Embrassant de part et d’autre la rivière Roubion, Pont-de-Barret est un lieu de lien et de croisement, témoin des évolutions historiques locales. Le Roubion coupe le village en deux, l’église romane et quelques maisons d’un côté, le vieux village perché de l’autre. Pont-de-Barret se traverse comme on tourne les pages d’un livre d’histoire.

Blotti à 240 mètres d’altitude, abrité par un hémicycle de montagnes — Sainte-Euphémie au nord, Eson et Briesse à l’est —, le village est traversé de part en part par le Roubion, qui poursuit sa course vers le Rhône à Montélimar, 25 km plus loin. Ancienne cité gallo-romaine appelée Savenna, « riche plaine », installée à la confluence du Roubion et de la Rimandoule ; le site fut abandonné dès le IXe siècle par les habitants et les moines, qui se réfugièrent sur les hauteurs de Saint-Rambert, en rive droite, pour se protéger des invasions. Pont-de-Barret devint ensuite une fortification médiévale perchée, détruite à la fin du XIVe siècle et dont les ruines embellissent encore le village.

Au sommet de la montagne Sainte-Euphémie se dressait une chapelle, aujourd’hui disparue, où vécut un ermite au XVIIIe siècle ; la randonnée jusqu’au sommet récompense l’effort par un panorama sur les plaines et montagnes alentour.

La montagne d’Eson, avec sa barre de rochers rouges orientée plein sud, est très recherchée pour l’escalade, y compris en hiver.

Le village connut aussi, sur la route historique de la soie entre les filatures cévenoles et les fabriques lyonnaises, une industrie du moulinage florissante — deux corps d’usine de part et d’autre du Roubion en témoignent encore — avant que l’agriculture ne redevienne l’activité dominante.

Un collectif d’artistes, des artisans d’arts et des associations culturelles occupent ces sites aujourd’hui.

Au XXème siècle, les exploitations familiales pratiquaient la polyculture et l’élevage ovins, caprins, bovins, lait et viande. Les cultures de céréales à paille et de fourrage étaient majoritaires. La vigne tenait une place importante dans les coteaux ou terres de faible valeur agronomique.

L’agriculture a connu une grande mutation après la 2ème guerre mondiale. A ce jour, le lavandin et les chênes truffiers ont remplacé la vigne. Grâce à l’arrivée de l’irrigation, les cultures de semences (maïs, tournesol) ont pris la place des céréales à paille.
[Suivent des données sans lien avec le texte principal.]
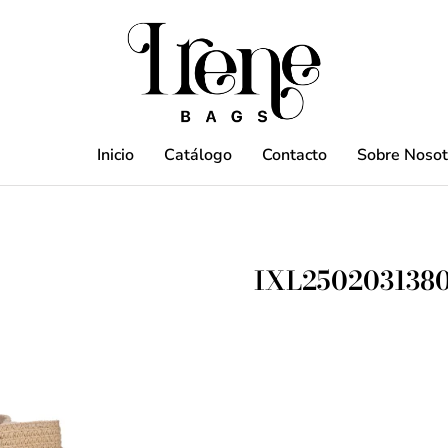
Inicio
Catálogo
Contacto
Sobre Nosot
IXL250203138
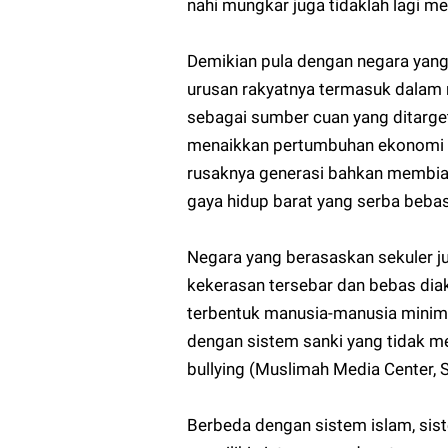
nahi mungkar juga tidaklah lagi m
Demikian pula dengan negara yang
urusan rakyatnya termasuk dalam 
sebagai sumber cuan yang ditarget
menaikkan pertumbuhan ekonomi ne
rusaknya generasi bahkan membiar
gaya hidup barat yang serba beba
Negara yang berasaskan sekuler 
kekerasan tersebar dan bebas diak
terbentuk manusia-manusia minim e
dengan sistem sanki yang tidak m
bullying (Muslimah Media Center, 
Berbeda dengan sistem islam, siste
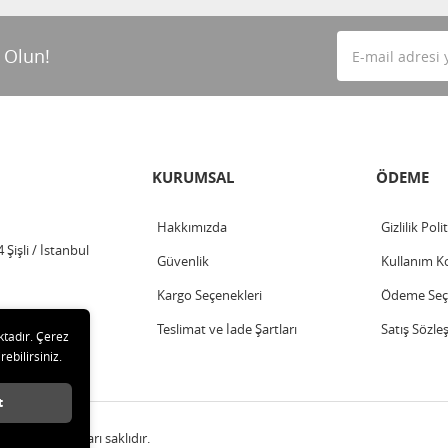
 Olun!
KURUMSAL
ÖDEME
Hakkımızda
Gizlilik Poli
Şişli / İstanbul
Güvenlik
Kullanım Ko
Kargo Seçenekleri
Ödeme Seçe
Teslimat ve İade Şartları
Satış Sözle
ktadır. Çerez
rebilirsiniz.
t
A.Ş. Tüm hakları saklıdır.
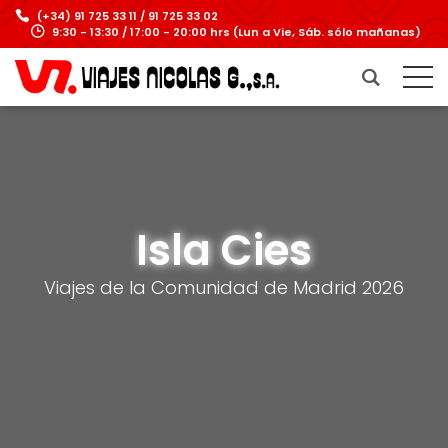
(+34) 91 725 33 11 / 91 725 33 02
9:30 - 13:30 / 17:00 - 20:00 hrs (Lun a Vie, Sáb. sólo mañanas)
Isla Cies
Viajes de la Comunidad de Madrid 2026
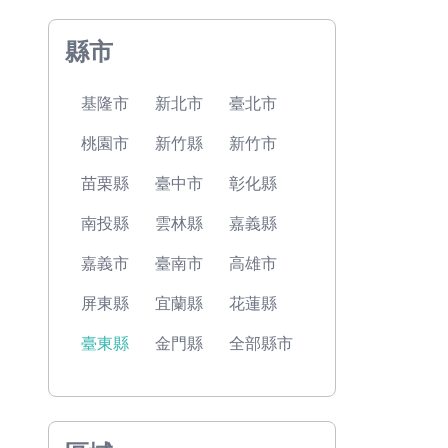
縣市
基隆市
新北市
臺北市
桃園市
新竹縣
新竹市
苗栗縣
臺中市
彰化縣
南投縣
雲林縣
嘉義縣
嘉義市
臺南市
高雄市
屏東縣
宜蘭縣
花蓮縣
臺東縣
金門縣
全部縣市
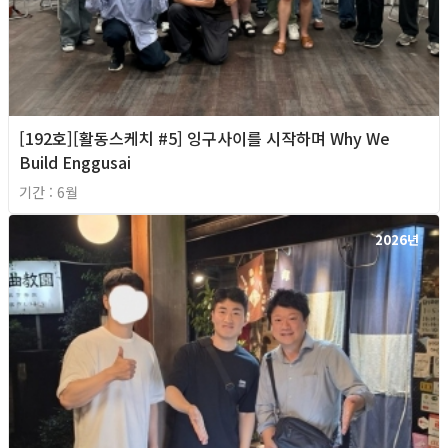
[192호][활동스케치 #5] 잉구사이를 시작하며 Why We
Build Enggusai
기간 : 6월
2026년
Que faire à Pont-de-Barret :

Découvrir l’église Notre-Dame-la-Brune (XIIe siècle), classée Monument Historique, les calades, le vieux pont, le kiosque et la Vierge.

Se baigner ou se promener le long du Roubion.

Grimper à la montagne d’Eson, sites d’escalades réputés.

Randonner jusqu’au sommet de Sainte-Euphémie pour son panorama.

Repères

Gentilé Pontoises et Pontois.
Population 672 habitants.
Superficie 1 660 hectares.
Altitude moyenne 240 mètres.
Ancien nom Savenna (cité gallo-romaine).
Monument classé Église Notre-Dame-la-Brune (XIIe siècle, MH).
Sentiers La montagne d’Eson, le plateau de Briesse et les balcons de Briesse.